We use standard JSON Schema:
schema = {
    "type": "object",
    "properties": {
        "title": {"type": "string", "minLength": 1},
        "tags": {
            "type": "array",
            "items": {"type": "string"},
            "minItems": 1,
        },
        "metadata": {
            "type": "object",
            "properties": {
                "author": {"type": "string"},
                "date": {"type": "string", "format": "date"},
            },
        },
    },
    "required": ["title", "tags"],
}

Registering Agent Schemas

validator = SchemaValidator()

# Register schema for agent output
validator.register_agent_schema("researcher", research_schema)
validator.register_agent_schema("writer", article_schema)

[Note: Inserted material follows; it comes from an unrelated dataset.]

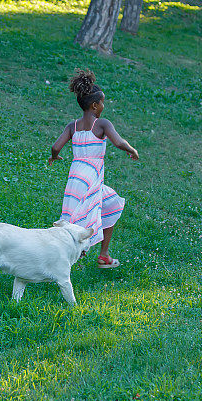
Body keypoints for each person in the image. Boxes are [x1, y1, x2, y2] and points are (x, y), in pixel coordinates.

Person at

# Validate agent output automatically
validator.validate_agent_output("researcher", output)

Schema from Example

Generate schema from example data:
from splinter.coordination import create_schema_from_example

example = {
    "findings": ["trend1", "trend2"],
    "sources": ["url1", "url2"],
    "confidence": 0.85,
}

schema = create_schema_from_example(example)
# Automatically infers types and structure

Handling Validation Errors

from splinter.exceptions import SchemaValidationError

try:
    validator.validate(output, schema)
except SchemaValidationError as e:
    print(f"Validation failed: {e.message}")
    print(f"Path: {e.path}")
    print(f"Value: {e.value}")
    
    # Get all errors
    for error in e.errors:
        print(f"  - {error.path}: {error.message}")

Partial Validation

Sometimes you want to validate incrementally:
# Validate specific fields only
validator.validate_fields(output, schema, fields=["title", "tags"])

# Validate structure but not values
validator.validate_structure(output, schema)

Best Practices

Before building agents, define what they should output.
Don’t assume optional fields will be present.
Check outputs immediately after agent runs, not later.
When validation fails, include what was expected vs received.